EXERCISE OBJECTIVE: The data below should be repeated exactly and in full.

------------------------------------

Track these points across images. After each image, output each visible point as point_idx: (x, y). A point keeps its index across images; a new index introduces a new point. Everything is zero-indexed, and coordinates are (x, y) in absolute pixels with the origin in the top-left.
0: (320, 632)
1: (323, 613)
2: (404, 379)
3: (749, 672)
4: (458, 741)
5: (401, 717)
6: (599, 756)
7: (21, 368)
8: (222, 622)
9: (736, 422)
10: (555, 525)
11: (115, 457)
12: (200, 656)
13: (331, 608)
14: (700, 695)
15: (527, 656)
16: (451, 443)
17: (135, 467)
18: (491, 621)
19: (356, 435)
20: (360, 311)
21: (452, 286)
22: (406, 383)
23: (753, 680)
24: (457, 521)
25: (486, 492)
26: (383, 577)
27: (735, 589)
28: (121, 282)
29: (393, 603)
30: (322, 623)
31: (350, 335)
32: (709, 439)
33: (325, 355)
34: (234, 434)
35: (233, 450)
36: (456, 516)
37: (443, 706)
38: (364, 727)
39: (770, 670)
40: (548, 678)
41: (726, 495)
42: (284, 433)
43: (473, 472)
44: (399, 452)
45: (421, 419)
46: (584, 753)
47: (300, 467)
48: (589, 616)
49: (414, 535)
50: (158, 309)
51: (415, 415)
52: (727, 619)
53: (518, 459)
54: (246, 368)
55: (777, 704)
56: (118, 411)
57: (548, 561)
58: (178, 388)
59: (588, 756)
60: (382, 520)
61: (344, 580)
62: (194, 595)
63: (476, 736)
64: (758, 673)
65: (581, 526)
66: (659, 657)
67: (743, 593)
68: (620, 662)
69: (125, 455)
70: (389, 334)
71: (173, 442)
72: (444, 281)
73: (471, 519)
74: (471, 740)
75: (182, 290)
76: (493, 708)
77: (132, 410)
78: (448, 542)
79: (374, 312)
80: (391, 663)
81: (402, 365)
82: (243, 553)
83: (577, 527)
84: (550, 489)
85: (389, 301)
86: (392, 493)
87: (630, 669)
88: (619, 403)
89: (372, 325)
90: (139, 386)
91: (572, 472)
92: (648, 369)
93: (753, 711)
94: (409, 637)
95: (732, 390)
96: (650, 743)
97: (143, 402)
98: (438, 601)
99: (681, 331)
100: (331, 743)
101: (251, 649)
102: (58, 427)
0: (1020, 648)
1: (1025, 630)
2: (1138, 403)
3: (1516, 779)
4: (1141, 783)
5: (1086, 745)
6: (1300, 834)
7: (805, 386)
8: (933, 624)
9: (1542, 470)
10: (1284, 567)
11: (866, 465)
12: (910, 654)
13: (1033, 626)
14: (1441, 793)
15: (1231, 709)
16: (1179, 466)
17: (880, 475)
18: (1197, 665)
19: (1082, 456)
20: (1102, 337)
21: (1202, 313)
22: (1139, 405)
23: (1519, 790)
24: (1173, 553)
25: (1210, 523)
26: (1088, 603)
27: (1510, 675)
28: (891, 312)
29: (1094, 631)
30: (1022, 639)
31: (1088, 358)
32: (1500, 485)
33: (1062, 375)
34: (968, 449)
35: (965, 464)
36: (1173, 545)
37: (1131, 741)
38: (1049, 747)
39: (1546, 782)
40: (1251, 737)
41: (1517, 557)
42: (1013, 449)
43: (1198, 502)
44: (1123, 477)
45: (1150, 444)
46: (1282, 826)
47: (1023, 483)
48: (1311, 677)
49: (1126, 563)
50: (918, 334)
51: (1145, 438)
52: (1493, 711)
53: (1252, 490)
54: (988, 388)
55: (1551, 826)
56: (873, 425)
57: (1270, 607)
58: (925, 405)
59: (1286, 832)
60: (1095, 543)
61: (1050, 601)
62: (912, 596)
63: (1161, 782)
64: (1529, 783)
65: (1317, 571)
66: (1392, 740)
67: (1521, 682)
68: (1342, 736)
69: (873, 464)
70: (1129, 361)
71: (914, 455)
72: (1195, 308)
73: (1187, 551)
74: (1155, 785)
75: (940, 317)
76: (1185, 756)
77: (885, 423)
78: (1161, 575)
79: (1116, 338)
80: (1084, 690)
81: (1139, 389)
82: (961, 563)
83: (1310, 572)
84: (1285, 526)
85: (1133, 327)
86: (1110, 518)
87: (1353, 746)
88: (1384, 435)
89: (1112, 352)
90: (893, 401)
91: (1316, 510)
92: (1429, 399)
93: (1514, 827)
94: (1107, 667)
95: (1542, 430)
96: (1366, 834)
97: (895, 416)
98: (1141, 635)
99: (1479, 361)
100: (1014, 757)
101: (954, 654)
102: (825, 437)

------------------------------------

SOLUTION TO THE PROBLEM:
Track these points across images. After each image, output each visible point as point_idx: (x, y). A point keeps its index across images; a new index introduces a new point. Everything is zero-indexed, and coordinates are (x, y) in absolute pixels with the origin in the top-left.
0: (320, 632)
1: (323, 613)
2: (404, 379)
3: (749, 672)
4: (458, 741)
5: (401, 717)
6: (599, 756)
7: (21, 368)
8: (222, 622)
9: (736, 422)
10: (555, 525)
11: (115, 457)
12: (200, 656)
13: (331, 608)
14: (700, 695)
15: (527, 656)
16: (451, 443)
17: (135, 467)
18: (491, 621)
19: (356, 435)
20: (360, 311)
21: (452, 286)
22: (406, 383)
23: (753, 680)
24: (457, 521)
25: (486, 492)
26: (383, 577)
27: (735, 589)
28: (121, 282)
29: (393, 603)
30: (322, 623)
31: (350, 335)
32: (709, 439)
33: (325, 355)
34: (234, 434)
35: (233, 450)
36: (456, 516)
37: (443, 706)
38: (364, 727)
39: (770, 670)
40: (548, 678)
41: (726, 495)
42: (284, 433)
43: (473, 472)
44: (399, 452)
45: (421, 419)
46: (584, 753)
47: (300, 467)
48: (589, 616)
49: (414, 535)
50: (158, 309)
51: (415, 415)
52: (727, 619)
53: (518, 459)
54: (246, 368)
55: (777, 704)
56: (118, 411)
57: (548, 561)
58: (178, 388)
59: (588, 756)
60: (382, 520)
61: (344, 580)
62: (194, 595)
63: (476, 736)
64: (758, 673)
65: (581, 526)
66: (659, 657)
67: (743, 593)
68: (620, 662)
69: (125, 455)
70: (389, 334)
71: (173, 442)
72: (444, 281)
73: (471, 519)
74: (471, 740)
75: (182, 290)
76: (493, 708)
77: (132, 410)
78: (448, 542)
79: (374, 312)
80: (391, 663)
81: (402, 365)
82: (243, 553)
83: (577, 527)
84: (550, 489)
85: (389, 301)
86: (392, 493)
87: (630, 669)
88: (619, 403)
89: (372, 325)
90: (139, 386)
91: (572, 472)
92: (648, 369)
93: (753, 711)
94: (409, 637)
95: (732, 390)
96: (650, 743)
97: (143, 402)
98: (438, 601)
99: (681, 331)
100: (331, 743)
101: (251, 649)
102: (58, 427)
0: (1020, 648)
1: (1025, 630)
2: (1138, 403)
3: (1516, 779)
4: (1141, 783)
5: (1086, 745)
6: (1300, 834)
7: (805, 386)
8: (933, 624)
9: (1542, 470)
10: (1284, 567)
11: (866, 465)
12: (910, 654)
13: (1033, 626)
14: (1441, 793)
15: (1231, 709)
16: (1179, 466)
17: (880, 475)
18: (1197, 665)
19: (1082, 456)
20: (1102, 337)
21: (1202, 313)
22: (1139, 405)
23: (1519, 790)
24: (1173, 553)
25: (1210, 523)
26: (1088, 603)
27: (1510, 675)
28: (891, 312)
29: (1094, 631)
30: (1022, 639)
31: (1088, 358)
32: (1500, 485)
33: (1062, 375)
34: (968, 449)
35: (965, 464)
36: (1173, 545)
37: (1131, 741)
38: (1049, 747)
39: (1546, 782)
40: (1251, 737)
41: (1517, 557)
42: (1013, 449)
43: (1198, 502)
44: (1123, 477)
45: (1150, 444)
46: (1282, 826)
47: (1023, 483)
48: (1311, 677)
49: (1126, 563)
50: (918, 334)
51: (1145, 438)
52: (1493, 711)
53: (1252, 490)
54: (988, 388)
55: (1551, 826)
56: (873, 425)
57: (1270, 607)
58: (925, 405)
59: (1286, 832)
60: (1095, 543)
61: (1050, 601)
62: (912, 596)
63: (1161, 782)
64: (1529, 783)
65: (1317, 571)
66: (1392, 740)
67: (1521, 682)
68: (1342, 736)
69: (873, 464)
70: (1129, 361)
71: (914, 455)
72: (1195, 308)
73: (1187, 551)
74: (1155, 785)
75: (940, 317)
76: (1185, 756)
77: (885, 423)
78: (1161, 575)
79: (1116, 338)
80: (1084, 690)
81: (1139, 389)
82: (961, 563)
83: (1310, 572)
84: (1285, 526)
85: (1133, 327)
86: (1110, 518)
87: (1353, 746)
88: (1384, 435)
89: (1112, 352)
90: (893, 401)
91: (1316, 510)
92: (1429, 399)
93: (1514, 827)
94: (1107, 667)
95: (1542, 430)
96: (1366, 834)
97: (895, 416)
98: (1141, 635)
99: (1479, 361)
100: (1014, 757)
101: (954, 654)
102: (825, 437)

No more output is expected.